Macy's owns multiple buildings there and has sold one — the 243,000-square-foot men's store for $250 million — with plans to sell another. The men's store will be incorporated into the Union Square main building and feature street-level space for high-end upscale retail shops leased to third-parties. It is holding onto the main building, which at 700,000 square feet will be the largest department store in the Bay Area, according to Macy's.
For sale also is a building that used to house the flagship store of I.Magnin, a luxury department store chain based on the West Coast. In the late 1980's, I.Magnin became part of Macy's, and in 1999, Macy's physically joined the flagship store with an adjoining building.

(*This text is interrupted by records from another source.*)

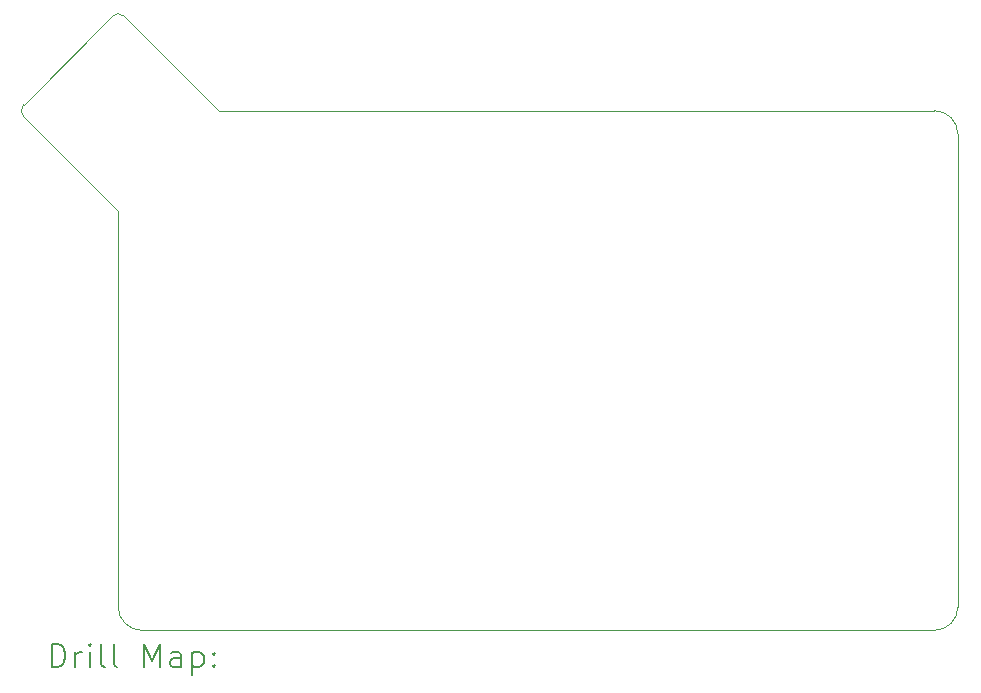
<source format=gbr>
%TF.GenerationSoftware,KiCad,Pcbnew,8.0.5*%
%TF.CreationDate,2024-11-01T13:06:52-07:00*%
%TF.ProjectId,bizcard,62697a63-6172-4642-9e6b-696361645f70,rev?*%
%TF.SameCoordinates,Original*%
%TF.FileFunction,Drillmap*%
%TF.FilePolarity,Positive*%
%FSLAX45Y45*%
G04 Gerber Fmt 4.5, Leading zero omitted, Abs format (unit mm)*
G04 Created by KiCad (PCBNEW 8.0.5) date 2024-11-01 13:06:52*
%MOMM*%
%LPD*%
G01*
G04 APERTURE LIST*
%ADD10C,0.050000*%
%ADD11C,0.200000*%
G04 APERTURE END LIST*
D10*
X7100000Y-5200000D02*
G75*
G02*
X7200000Y-5200000I50000J-50000D01*
G01*
X14260000Y-10200000D02*
G75*
G02*
X14060000Y-10400000I-200000J0D01*
G01*
X7150000Y-10200000D02*
X7150000Y-6850000D01*
X7350000Y-10400000D02*
X7350000Y-10400000D01*
X7350000Y-10400000D02*
G75*
G02*
X7150000Y-10200000I0J200000D01*
G01*
X14060000Y-6000000D02*
X14060000Y-6000000D01*
X8000000Y-6000000D02*
X14060000Y-6000000D01*
X14060000Y-6000000D02*
G75*
G02*
X14260000Y-6200000I0J-200000D01*
G01*
X14260000Y-10200000D02*
X14260000Y-10200000D01*
X6350000Y-5950000D02*
X7100000Y-5200000D01*
X7150000Y-6850000D02*
X6350000Y-6050000D01*
X6350000Y-6050000D02*
G75*
G02*
X6350000Y-5950000I50000J50000D01*
G01*
X14260000Y-6200000D02*
X14260000Y-10200000D01*
X14060000Y-10400000D02*
X7350000Y-10400000D01*
X7200000Y-5200000D02*
X8000000Y-6000000D01*
D11*
X6587566Y-10713984D02*
X6587566Y-10513984D01*
X6587566Y-10513984D02*
X6635185Y-10513984D01*
X6635185Y-10513984D02*
X6663757Y-10523508D01*
X6663757Y-10523508D02*
X6682804Y-10542555D01*
X6682804Y-10542555D02*
X6692328Y-10561603D01*
X6692328Y-10561603D02*
X6701852Y-10599698D01*
X6701852Y-10599698D02*
X6701852Y-10628270D01*
X6701852Y-10628270D02*
X6692328Y-10666365D01*
X6692328Y-10666365D02*
X6682804Y-10685412D01*
X6682804Y-10685412D02*
X6663757Y-10704460D01*
X6663757Y-10704460D02*
X6635185Y-10713984D01*
X6635185Y-10713984D02*
X6587566Y-10713984D01*
X6787566Y-10713984D02*
X6787566Y-10580650D01*
X6787566Y-10618746D02*
X6797090Y-10599698D01*
X6797090Y-10599698D02*
X6806614Y-10590174D01*
X6806614Y-10590174D02*
X6825661Y-10580650D01*
X6825661Y-10580650D02*
X6844709Y-10580650D01*
X6911376Y-10713984D02*
X6911376Y-10580650D01*
X6911376Y-10513984D02*
X6901852Y-10523508D01*
X6901852Y-10523508D02*
X6911376Y-10533031D01*
X6911376Y-10533031D02*
X6920900Y-10523508D01*
X6920900Y-10523508D02*
X6911376Y-10513984D01*
X6911376Y-10513984D02*
X6911376Y-10533031D01*
X7035185Y-10713984D02*
X7016138Y-10704460D01*
X7016138Y-10704460D02*
X7006614Y-10685412D01*
X7006614Y-10685412D02*
X7006614Y-10513984D01*
X7139947Y-10713984D02*
X7120900Y-10704460D01*
X7120900Y-10704460D02*
X7111376Y-10685412D01*
X7111376Y-10685412D02*
X7111376Y-10513984D01*
X7368519Y-10713984D02*
X7368519Y-10513984D01*
X7368519Y-10513984D02*
X7435185Y-10656841D01*
X7435185Y-10656841D02*
X7501852Y-10513984D01*
X7501852Y-10513984D02*
X7501852Y-10713984D01*
X7682804Y-10713984D02*
X7682804Y-10609222D01*
X7682804Y-10609222D02*
X7673281Y-10590174D01*
X7673281Y-10590174D02*
X7654233Y-10580650D01*
X7654233Y-10580650D02*
X7616138Y-10580650D01*
X7616138Y-10580650D02*
X7597090Y-10590174D01*
X7682804Y-10704460D02*
X7663757Y-10713984D01*
X7663757Y-10713984D02*
X7616138Y-10713984D01*
X7616138Y-10713984D02*
X7597090Y-10704460D01*
X7597090Y-10704460D02*
X7587566Y-10685412D01*
X7587566Y-10685412D02*
X7587566Y-10666365D01*
X7587566Y-10666365D02*
X7597090Y-10647317D01*
X7597090Y-10647317D02*
X7616138Y-10637793D01*
X7616138Y-10637793D02*
X7663757Y-10637793D01*
X7663757Y-10637793D02*
X7682804Y-10628270D01*
X7778042Y-10580650D02*
X7778042Y-10780650D01*
X7778042Y-10590174D02*
X7797090Y-10580650D01*
X7797090Y-10580650D02*
X7835185Y-10580650D01*
X7835185Y-10580650D02*
X7854233Y-10590174D01*
X7854233Y-10590174D02*
X7863757Y-10599698D01*
X7863757Y-10599698D02*
X7873281Y-10618746D01*
X7873281Y-10618746D02*
X7873281Y-10675889D01*
X7873281Y-10675889D02*
X7863757Y-10694936D01*
X7863757Y-10694936D02*
X7854233Y-10704460D01*
X7854233Y-10704460D02*
X7835185Y-10713984D01*
X7835185Y-10713984D02*
X7797090Y-10713984D01*
X7797090Y-10713984D02*
X7778042Y-10704460D01*
X7958995Y-10694936D02*
X7968519Y-10704460D01*
X7968519Y-10704460D02*
X7958995Y-10713984D01*
X7958995Y-10713984D02*
X7949471Y-10704460D01*
X7949471Y-10704460D02*
X7958995Y-10694936D01*
X7958995Y-10694936D02*
X7958995Y-10713984D01*
X7958995Y-10590174D02*
X7968519Y-10599698D01*
X7968519Y-10599698D02*
X7958995Y-10609222D01*
X7958995Y-10609222D02*
X7949471Y-10599698D01*
X7949471Y-10599698D02*
X7958995Y-10590174D01*
X7958995Y-10590174D02*
X7958995Y-10609222D01*
M02*

</source>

Now, Macy's is separating those two and selling off the 240,000-square-foot I.Magnin portion, which CFO Houget said during the earnings call is part of San Francisco's colorful retail history.
Macy's hopes to sell it by the end of this year.
The real estate money will keep flowing, apparently.
Houget said that an alliance with Brookfield to redevelop 50 properties has so far zeroed in on nine properties. If those were sold, added Houget, "the cumulative value of these nine properties is estimated to be approximately $50 million, plus a retained participation in the upside profits of the three largest assets." While none those stores would close, she said, they would be reconfigured in different ways.
Raking in dough isn't the only advantage to teaming up with Brookfield. "The benefit of the Brookfield partnership is mostly that Macy's can focus on the day-to-day running of the business," said Saunders, "while letting Brookfield take care of property disposals and asset monetization."
Saunders added that Macy's is using the sale of its real estate assets like a "war chest" to rebuild its business.
The company has been on a tear in real estate since welcoming William Lenehan, an expert in real estate trusts, to its board last March and Douglas Sesler as executive vice president for real estate, a month later. Neither executive was available for an interview on Wednesday when contacted by TheStreet.
In addition, Macy's is still exploring what to do with its iconic Herald Square location, which takes up an entire city block of prime midtown Manhattan real estate. The flagship location is worth some $3 billion, estimated Adelaide Polsinelli, a senior managing director and principal of real estate investments firm Eastern Consolidated. Ka-ching!
Meanwhile, shuttering of lagging stores continues. In August 2016, the company said it would close 100 stores, followed by an announcement in January 2018 of 11 more.
Even though Macy's real estate assets are helping the company through a rough patch, said Saunders, it is not the solution: "Macy's is a retailer, and it needs to get the retail side of its business right."